● Text passage
<<<<

          Wow, now that’s a very sensual sounding verse from the Bible isn’t it?  Well again interestingly, in our modern American society, we Catholics are often criticized for being overly puritanical or actually opposed to human sensuality as though it is something evil.  My sisters and brothers, there certainly couldn’t be anything further from the truth.  Follow me here for a minute.  I once read an article by Dr. Scott Hahn where he says Satan is probably a greater theologian than anyone alive.  He says Satan could probably quote the Bible or any other religious text better than any human on earth.  Dr. Hahn points out that every single demon Jesus ever drove out in the Bible knew exactly who Jesus was, the Holy One, the Son of God.  Now how did they know that – because those nasty old demons had faith?  Oh come on Scott, how can that be, demons with faith?  You see faith in and of itself, without love, collapses in on itself and of course; Satan and his demons have no love.  Everything in the Christian world must be related to love and just like faith, that includes human sexuality.  God is love and as Thomas Aquinas said, “love is willing the good of the other.”  So, the casual Playboy philosophy where sensuality is good in and of itself, as pleasure or simply recreation, independent of love and commitment, will eventually collapse in on itself and create pain, hurt, and suffering.  Remember, love is willing the good of the other and it must be elemental in every Christian’s life.  With love human sexuality is a beautiful gift from God.

          Why is love elemental for our human existence, the Bible emphasizes it, especially in the New Testament; all people are called to holiness and if God is love holiness and love must be codependent.  With this specific emphasis that all people are called to holiness, Vatican II articulated this about marriage, marriage is every bit as much a vocation or spiritual calling as the Priesthood or religious life.  My friends, marriage is a vocation from God.  When two people are married they are actually mirroring what God is, because God is a loving relationship.  The Father and the Son are equal and their love of each other as the Holy Spirit is also equal.  The Biblical image is clear.  Marriage is not simply some secular or social arrangement.  It is part of God’s plan for God’s purposes.  Marriage is a symbolic sign of God’s very way of being.  Now meditate on that for a while folks.  Marriage is a symbolic sign of God’s very way of being.
>>>>
● Exercise data
<<<<
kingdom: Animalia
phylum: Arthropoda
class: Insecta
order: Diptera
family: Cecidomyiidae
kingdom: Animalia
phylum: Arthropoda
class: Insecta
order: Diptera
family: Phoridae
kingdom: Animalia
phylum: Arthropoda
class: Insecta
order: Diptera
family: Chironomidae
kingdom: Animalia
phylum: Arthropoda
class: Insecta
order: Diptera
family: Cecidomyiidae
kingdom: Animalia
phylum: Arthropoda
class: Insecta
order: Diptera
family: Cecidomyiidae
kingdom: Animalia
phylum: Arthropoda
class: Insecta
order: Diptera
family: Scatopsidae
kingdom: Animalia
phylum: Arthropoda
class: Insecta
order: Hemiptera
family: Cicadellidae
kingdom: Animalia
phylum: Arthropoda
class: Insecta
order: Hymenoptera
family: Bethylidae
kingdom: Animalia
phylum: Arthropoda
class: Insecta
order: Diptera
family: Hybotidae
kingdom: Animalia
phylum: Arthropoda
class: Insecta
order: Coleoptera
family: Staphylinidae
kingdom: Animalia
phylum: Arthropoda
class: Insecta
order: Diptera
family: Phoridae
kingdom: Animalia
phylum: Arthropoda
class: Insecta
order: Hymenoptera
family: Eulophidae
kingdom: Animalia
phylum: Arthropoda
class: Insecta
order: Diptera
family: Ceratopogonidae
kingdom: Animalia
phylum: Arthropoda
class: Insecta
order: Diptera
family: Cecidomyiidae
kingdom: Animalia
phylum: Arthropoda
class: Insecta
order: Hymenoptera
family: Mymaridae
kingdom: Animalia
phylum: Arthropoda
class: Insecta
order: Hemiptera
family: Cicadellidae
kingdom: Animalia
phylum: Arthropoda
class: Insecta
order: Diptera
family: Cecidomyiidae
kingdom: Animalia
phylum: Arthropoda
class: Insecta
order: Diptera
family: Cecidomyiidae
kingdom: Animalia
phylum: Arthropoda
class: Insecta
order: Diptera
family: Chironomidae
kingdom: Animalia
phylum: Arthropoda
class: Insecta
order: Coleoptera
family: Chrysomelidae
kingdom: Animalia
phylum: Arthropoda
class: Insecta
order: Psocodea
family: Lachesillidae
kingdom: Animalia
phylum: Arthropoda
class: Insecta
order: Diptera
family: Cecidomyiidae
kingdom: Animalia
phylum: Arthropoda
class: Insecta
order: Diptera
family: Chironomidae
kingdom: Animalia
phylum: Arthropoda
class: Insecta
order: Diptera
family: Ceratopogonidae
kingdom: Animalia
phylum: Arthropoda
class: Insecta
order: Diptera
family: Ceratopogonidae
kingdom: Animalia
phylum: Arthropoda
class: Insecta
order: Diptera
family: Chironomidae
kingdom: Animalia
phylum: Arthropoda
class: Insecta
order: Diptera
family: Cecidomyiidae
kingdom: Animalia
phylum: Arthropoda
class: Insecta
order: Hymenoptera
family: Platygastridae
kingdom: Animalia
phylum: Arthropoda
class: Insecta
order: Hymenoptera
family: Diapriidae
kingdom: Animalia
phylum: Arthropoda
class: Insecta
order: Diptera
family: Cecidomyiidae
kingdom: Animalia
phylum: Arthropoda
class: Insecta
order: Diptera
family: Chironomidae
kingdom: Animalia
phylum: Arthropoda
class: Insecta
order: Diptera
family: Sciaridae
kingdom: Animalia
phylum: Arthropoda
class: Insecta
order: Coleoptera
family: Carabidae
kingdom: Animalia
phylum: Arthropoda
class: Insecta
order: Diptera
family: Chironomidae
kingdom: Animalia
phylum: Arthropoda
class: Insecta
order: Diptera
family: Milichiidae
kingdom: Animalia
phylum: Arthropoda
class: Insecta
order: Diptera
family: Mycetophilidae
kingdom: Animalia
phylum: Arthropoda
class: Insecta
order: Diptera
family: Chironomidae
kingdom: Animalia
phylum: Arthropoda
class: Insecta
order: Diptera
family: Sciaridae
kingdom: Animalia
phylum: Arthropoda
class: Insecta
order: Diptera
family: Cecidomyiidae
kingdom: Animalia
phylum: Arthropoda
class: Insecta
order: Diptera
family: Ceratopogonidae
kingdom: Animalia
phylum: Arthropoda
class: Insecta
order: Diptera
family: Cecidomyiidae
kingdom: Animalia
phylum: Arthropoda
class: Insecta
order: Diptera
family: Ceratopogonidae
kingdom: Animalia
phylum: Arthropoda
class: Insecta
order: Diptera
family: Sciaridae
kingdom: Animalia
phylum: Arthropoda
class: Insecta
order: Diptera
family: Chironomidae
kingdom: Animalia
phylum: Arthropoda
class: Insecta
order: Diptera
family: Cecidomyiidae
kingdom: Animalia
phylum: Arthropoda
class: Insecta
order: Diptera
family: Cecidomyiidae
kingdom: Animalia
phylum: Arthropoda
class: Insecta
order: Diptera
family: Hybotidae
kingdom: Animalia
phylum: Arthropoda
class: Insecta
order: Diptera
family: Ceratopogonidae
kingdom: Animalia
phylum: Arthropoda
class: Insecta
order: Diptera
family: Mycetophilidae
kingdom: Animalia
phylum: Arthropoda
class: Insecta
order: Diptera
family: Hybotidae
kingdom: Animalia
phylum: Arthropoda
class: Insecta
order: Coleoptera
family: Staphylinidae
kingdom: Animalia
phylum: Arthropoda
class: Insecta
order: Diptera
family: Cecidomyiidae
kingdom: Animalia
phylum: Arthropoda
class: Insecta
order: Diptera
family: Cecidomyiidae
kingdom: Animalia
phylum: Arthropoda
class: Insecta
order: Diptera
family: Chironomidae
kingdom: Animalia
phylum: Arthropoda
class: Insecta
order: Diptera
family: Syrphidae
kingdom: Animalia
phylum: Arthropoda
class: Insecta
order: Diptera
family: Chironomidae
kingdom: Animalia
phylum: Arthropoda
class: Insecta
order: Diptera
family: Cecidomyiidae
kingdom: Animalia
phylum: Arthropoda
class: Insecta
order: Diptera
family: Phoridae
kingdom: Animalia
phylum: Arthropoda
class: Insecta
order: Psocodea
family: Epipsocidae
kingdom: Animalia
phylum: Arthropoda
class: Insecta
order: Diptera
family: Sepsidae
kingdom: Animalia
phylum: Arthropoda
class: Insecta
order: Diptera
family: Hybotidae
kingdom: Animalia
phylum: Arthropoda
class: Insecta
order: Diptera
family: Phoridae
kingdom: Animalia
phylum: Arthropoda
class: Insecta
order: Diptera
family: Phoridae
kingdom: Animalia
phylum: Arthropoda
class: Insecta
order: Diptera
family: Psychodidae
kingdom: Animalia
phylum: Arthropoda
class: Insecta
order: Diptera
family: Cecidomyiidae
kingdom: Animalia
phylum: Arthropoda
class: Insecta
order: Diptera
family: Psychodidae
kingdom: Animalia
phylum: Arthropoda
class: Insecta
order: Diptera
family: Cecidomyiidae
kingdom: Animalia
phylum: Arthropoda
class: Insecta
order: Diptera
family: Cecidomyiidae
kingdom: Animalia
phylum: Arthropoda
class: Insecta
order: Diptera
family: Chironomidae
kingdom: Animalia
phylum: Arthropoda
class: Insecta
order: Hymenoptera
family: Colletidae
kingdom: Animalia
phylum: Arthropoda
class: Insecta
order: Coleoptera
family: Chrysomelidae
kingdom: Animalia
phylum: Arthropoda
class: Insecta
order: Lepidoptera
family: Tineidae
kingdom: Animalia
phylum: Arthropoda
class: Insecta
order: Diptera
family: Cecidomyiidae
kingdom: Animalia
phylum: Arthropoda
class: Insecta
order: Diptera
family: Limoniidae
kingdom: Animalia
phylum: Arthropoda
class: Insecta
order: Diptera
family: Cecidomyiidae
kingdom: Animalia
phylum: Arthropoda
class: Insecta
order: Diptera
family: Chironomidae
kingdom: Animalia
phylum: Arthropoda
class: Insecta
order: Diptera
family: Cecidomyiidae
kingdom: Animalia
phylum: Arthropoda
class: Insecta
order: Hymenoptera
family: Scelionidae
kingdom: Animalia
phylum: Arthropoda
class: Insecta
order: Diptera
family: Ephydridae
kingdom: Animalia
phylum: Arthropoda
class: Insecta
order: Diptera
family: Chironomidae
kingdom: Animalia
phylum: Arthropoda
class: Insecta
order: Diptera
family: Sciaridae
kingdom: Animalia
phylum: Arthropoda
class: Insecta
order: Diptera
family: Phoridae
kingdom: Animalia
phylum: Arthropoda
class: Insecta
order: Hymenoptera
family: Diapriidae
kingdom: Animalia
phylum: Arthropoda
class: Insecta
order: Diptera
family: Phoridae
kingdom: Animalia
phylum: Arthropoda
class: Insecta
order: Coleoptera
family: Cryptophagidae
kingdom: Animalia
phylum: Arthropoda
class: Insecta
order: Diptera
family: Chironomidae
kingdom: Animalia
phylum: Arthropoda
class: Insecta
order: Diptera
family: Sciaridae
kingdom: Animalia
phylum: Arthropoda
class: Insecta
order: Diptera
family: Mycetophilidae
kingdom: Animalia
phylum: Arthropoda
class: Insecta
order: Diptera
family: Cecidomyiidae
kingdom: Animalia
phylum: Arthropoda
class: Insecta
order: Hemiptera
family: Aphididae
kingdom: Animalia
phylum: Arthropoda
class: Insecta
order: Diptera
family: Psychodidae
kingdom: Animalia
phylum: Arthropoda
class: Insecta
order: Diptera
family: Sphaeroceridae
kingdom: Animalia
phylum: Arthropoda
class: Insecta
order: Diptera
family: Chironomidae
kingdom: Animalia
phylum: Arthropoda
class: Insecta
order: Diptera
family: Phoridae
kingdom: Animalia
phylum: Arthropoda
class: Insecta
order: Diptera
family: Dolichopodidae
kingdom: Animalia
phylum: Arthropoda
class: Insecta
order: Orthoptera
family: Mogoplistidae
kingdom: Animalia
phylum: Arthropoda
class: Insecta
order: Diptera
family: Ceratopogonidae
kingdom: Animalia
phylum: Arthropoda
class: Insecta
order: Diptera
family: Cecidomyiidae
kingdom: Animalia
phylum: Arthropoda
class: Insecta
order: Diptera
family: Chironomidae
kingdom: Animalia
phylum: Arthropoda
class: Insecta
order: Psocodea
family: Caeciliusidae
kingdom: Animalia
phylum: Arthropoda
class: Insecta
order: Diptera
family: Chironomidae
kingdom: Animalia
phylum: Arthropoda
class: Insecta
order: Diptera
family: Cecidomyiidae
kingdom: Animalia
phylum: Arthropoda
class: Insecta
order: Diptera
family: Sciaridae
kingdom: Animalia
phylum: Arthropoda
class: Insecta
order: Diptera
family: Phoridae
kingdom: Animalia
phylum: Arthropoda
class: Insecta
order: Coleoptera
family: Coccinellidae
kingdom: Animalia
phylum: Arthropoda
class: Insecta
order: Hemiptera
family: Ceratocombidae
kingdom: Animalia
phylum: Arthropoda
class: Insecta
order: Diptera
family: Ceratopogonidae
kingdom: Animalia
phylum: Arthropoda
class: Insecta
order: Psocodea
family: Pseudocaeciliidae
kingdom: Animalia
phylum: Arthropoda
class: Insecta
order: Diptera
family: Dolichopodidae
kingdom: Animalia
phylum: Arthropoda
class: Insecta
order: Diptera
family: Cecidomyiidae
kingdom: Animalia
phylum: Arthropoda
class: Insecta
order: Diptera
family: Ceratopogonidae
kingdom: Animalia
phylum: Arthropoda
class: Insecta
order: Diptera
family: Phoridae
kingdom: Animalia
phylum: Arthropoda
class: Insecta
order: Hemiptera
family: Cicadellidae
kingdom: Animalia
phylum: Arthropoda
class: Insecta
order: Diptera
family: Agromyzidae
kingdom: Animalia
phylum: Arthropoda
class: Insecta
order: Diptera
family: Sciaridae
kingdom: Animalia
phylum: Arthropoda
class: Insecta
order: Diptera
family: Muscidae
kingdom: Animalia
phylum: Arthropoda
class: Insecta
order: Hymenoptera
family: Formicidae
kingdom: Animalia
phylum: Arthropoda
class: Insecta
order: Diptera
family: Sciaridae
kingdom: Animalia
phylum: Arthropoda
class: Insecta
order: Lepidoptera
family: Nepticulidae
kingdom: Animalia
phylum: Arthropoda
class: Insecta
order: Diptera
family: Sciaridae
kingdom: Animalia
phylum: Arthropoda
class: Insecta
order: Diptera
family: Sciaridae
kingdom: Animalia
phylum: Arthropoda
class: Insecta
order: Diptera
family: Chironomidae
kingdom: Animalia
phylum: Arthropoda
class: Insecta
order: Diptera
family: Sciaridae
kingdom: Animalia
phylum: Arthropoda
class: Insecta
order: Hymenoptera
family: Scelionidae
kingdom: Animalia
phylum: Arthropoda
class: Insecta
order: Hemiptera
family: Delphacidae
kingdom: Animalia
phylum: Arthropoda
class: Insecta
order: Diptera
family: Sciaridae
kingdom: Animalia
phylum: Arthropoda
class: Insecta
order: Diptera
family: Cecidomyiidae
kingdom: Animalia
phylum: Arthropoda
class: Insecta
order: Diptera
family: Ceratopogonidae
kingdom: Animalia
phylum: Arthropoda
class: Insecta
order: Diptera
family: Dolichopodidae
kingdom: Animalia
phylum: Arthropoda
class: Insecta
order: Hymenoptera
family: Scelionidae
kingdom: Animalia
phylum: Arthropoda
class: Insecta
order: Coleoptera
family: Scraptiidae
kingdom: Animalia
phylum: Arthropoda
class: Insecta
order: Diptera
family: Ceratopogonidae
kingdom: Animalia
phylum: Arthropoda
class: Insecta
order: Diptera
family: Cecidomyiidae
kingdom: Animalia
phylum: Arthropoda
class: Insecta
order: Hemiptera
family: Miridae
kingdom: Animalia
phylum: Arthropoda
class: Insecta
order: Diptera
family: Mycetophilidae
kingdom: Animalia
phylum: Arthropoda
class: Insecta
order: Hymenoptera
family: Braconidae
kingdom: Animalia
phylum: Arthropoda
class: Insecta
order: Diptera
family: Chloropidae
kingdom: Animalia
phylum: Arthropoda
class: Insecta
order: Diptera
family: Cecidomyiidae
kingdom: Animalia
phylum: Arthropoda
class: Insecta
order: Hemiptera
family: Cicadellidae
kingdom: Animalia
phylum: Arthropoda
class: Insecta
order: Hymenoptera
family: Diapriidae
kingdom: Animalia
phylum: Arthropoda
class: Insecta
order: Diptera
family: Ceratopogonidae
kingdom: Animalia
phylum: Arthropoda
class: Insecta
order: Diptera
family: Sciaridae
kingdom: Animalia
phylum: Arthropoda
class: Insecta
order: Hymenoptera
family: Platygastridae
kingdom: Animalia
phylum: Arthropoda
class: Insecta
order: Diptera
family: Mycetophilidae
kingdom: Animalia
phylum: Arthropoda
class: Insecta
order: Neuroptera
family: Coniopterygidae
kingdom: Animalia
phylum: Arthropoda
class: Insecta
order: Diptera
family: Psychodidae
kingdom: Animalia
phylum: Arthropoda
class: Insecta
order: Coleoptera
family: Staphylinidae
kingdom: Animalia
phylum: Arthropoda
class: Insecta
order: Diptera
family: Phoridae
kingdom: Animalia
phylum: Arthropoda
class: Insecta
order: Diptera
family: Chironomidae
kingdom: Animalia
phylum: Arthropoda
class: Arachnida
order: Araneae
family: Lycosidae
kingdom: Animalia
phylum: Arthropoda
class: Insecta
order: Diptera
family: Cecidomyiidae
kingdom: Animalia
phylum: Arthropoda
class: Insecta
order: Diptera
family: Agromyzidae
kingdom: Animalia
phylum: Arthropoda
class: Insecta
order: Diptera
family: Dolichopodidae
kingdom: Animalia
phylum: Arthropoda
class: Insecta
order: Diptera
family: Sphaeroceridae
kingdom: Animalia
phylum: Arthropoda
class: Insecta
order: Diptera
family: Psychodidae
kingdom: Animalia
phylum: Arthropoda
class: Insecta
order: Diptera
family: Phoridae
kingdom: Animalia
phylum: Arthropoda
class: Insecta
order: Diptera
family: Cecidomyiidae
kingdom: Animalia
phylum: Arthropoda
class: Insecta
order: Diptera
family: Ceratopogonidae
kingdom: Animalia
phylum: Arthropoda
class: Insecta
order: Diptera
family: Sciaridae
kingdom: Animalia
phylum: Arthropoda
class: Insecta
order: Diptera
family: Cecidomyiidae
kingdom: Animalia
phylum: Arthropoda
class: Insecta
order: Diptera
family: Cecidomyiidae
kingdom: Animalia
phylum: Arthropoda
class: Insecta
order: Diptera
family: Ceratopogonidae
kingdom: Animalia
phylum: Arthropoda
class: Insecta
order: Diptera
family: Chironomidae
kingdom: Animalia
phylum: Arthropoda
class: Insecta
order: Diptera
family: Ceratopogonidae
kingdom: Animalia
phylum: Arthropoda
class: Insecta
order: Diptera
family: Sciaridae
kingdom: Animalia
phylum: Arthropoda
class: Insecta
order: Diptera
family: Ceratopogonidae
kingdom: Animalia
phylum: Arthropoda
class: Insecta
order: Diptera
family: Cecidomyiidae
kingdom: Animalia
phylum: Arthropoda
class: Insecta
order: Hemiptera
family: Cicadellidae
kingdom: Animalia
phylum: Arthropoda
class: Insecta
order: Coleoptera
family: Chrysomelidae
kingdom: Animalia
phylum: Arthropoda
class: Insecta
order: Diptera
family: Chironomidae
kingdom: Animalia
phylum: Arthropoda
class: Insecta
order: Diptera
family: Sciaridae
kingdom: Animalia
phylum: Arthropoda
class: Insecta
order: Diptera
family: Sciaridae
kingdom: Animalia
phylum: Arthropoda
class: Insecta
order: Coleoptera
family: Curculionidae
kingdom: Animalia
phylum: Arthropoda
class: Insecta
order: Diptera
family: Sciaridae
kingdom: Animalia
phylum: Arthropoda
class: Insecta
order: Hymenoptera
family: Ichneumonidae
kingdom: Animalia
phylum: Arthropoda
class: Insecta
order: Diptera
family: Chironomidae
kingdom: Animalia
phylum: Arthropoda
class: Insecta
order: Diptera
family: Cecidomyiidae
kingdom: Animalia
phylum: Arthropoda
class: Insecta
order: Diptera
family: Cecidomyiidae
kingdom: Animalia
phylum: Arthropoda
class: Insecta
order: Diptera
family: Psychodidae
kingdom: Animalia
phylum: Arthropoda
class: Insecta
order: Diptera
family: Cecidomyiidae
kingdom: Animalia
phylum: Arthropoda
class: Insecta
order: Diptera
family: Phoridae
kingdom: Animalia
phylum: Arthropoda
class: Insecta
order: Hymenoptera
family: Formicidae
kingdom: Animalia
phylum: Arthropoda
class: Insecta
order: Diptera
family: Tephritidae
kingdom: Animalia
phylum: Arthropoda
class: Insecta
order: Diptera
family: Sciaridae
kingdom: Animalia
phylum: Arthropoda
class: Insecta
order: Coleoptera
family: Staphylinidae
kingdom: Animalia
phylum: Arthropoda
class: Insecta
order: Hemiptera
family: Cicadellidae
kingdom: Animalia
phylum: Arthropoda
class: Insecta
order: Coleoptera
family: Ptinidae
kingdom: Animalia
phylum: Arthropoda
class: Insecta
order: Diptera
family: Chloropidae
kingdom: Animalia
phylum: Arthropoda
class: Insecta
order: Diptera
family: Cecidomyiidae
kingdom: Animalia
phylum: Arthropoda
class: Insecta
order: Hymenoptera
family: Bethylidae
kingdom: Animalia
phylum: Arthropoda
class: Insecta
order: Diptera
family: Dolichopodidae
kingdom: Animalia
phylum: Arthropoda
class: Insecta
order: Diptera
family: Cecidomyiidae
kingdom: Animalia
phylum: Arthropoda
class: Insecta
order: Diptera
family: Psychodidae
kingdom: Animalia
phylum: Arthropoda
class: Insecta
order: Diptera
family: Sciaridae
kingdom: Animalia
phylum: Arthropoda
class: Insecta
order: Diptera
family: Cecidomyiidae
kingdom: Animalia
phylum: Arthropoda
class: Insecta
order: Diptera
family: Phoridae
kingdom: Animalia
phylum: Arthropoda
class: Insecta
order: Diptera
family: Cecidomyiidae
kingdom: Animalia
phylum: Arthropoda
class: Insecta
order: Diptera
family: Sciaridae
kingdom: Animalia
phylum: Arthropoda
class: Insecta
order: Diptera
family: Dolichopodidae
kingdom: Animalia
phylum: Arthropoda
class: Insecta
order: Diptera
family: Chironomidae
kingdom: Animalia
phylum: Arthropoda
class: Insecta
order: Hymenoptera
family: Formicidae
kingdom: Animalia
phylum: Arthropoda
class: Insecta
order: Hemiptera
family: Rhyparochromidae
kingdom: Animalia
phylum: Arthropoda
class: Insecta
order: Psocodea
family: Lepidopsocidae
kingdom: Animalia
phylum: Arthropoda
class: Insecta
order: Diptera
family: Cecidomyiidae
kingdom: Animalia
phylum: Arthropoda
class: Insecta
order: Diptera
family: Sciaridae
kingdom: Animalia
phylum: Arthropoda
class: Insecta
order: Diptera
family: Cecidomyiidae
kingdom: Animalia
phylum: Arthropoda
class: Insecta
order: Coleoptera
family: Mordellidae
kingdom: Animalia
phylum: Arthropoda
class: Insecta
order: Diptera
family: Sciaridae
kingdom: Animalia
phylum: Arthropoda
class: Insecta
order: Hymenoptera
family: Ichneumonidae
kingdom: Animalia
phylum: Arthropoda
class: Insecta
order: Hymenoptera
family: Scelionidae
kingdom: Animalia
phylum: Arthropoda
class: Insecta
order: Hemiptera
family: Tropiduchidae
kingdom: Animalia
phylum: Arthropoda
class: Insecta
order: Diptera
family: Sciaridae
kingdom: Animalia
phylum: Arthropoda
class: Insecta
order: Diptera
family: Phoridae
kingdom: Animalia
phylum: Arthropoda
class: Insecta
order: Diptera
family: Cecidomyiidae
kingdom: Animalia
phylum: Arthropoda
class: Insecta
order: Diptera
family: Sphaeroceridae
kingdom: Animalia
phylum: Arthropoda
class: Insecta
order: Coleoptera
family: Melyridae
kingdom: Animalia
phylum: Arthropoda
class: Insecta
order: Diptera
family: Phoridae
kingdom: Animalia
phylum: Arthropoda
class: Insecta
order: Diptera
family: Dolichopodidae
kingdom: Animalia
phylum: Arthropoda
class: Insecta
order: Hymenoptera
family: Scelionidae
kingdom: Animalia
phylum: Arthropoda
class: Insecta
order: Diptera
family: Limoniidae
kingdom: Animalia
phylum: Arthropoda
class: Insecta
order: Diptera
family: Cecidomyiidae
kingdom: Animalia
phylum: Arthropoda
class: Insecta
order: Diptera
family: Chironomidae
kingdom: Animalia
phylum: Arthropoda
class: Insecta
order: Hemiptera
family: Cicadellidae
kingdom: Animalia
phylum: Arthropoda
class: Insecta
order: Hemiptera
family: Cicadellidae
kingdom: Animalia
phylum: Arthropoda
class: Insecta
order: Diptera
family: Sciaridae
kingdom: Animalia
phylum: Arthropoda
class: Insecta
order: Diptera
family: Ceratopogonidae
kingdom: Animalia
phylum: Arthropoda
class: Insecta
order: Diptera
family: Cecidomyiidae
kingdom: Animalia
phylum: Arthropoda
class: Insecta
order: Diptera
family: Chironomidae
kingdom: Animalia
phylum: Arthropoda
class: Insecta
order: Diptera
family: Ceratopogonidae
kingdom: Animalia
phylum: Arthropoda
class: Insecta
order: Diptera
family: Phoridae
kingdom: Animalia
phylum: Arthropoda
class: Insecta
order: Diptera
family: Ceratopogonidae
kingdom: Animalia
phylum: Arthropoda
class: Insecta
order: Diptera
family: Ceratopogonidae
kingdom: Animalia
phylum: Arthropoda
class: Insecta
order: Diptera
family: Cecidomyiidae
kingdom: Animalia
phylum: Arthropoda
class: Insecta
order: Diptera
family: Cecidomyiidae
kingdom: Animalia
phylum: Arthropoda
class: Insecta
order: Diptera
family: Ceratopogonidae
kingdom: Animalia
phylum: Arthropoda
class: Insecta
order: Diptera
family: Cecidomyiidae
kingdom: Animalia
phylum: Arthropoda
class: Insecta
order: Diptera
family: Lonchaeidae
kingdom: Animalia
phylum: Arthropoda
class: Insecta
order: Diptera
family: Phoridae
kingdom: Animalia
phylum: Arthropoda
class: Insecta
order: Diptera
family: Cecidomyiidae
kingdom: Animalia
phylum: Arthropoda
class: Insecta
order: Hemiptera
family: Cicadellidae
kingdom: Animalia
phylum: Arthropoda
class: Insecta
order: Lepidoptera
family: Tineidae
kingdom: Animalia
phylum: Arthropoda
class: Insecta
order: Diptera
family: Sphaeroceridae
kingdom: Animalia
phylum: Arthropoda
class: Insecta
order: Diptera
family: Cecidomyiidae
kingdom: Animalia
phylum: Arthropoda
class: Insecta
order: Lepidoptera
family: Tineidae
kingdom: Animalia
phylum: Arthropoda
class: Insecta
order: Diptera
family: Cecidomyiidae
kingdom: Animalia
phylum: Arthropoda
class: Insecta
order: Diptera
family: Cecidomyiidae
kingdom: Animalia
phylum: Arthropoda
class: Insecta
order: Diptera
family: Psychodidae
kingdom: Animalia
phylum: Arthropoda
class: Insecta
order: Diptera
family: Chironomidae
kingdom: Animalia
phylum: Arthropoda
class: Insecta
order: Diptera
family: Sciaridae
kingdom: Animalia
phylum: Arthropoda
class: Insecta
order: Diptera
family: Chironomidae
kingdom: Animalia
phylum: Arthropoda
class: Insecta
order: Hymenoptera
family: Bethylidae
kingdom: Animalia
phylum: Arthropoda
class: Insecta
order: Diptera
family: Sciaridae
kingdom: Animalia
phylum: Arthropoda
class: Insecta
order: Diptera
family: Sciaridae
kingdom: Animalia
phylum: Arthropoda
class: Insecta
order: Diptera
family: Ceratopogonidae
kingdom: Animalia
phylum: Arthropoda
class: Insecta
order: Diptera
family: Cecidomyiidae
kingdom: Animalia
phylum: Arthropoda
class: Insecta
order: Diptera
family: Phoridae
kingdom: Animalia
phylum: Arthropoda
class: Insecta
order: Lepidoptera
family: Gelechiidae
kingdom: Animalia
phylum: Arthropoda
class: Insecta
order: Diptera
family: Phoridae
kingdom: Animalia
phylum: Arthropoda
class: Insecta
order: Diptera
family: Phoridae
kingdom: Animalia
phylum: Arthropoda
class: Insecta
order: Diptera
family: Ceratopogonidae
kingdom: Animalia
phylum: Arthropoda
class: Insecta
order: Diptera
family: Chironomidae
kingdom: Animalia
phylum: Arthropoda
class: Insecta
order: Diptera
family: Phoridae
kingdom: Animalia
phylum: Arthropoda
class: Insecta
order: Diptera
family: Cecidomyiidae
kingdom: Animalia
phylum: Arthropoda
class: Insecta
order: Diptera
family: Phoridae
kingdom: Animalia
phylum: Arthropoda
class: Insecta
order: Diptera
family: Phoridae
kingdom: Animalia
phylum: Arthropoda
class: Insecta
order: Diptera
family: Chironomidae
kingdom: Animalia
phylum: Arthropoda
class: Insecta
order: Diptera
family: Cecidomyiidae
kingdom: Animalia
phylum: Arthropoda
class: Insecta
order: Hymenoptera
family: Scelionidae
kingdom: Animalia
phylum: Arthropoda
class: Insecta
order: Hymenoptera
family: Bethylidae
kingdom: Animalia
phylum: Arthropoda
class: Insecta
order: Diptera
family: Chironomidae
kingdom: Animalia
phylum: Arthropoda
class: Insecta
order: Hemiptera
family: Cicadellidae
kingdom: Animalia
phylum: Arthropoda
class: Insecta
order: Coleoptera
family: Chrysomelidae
>>>>
● Problems to solve
(A) According to the homily, what did Vatican II say about marriage?
(B) List everything the homily says the casual Playboy philosophy will eventually create.
(C) Write the next few sentences of the homily, picking up right after its last sentence.
The records are separate from the homily and have nothing to do with it.

● Task-by-task outputs
(A) It said marriage is every bit as much a vocation or spiritual calling as the Priesthood or religious life.

(B) Pain, hurt, and suffering.

(C)
          Now we have the Gospel reading for today and along with it, we have an elephant in the room no one wants to talk about, divorce.  Because of everything going on in our national and local governing systems now a days concerning marriage, I’ve stopped referring to what we do here in the Church during a wedding as simply marriage, I now call it Sacramental Marriage.  You can have a marriage in a courthouse, on the beach, or on a mountaintop, performed by your best friend if you want, as long as he or she goes on line and orders the right certificate for ten bucks or so.   If you want a Catholic Sacramental Marriage however, a Priest or a Deacon must do it in the Church.  Now I certainly don’t want to correct the Evangelist Mark but I would like to qualify for the purposes of this homily, we are talking about Sacramental Marriage in the Gospel reading.

          Jesus himself quoted Genesis 2 before he said, “Therefore what God has joined together, no human being must separate.”  Friends, God doesn’t make mistakes.  If God caused you to say yes He cannot cause you later to say no and that’s what Sacramental Marriage is all about.  Consequently, in the Catholic Church we have this process, which very few understand called Annulment.  That’s Catholic divorce right?  Wrong!!!  It is a process that proves, a Sacramental Marriage did or did not take place and there are many, many reasons why the authentic truth might say it did not.

          In our Church Marriage is and always will be sacred and sacramental but wherever you may be in your life remember God is love.  And remember what Paul says at the end of Romans 8; “Neither height, nor depth, nor anything in all of creation can separate us from the love of God in Christ Jesus our Lord.”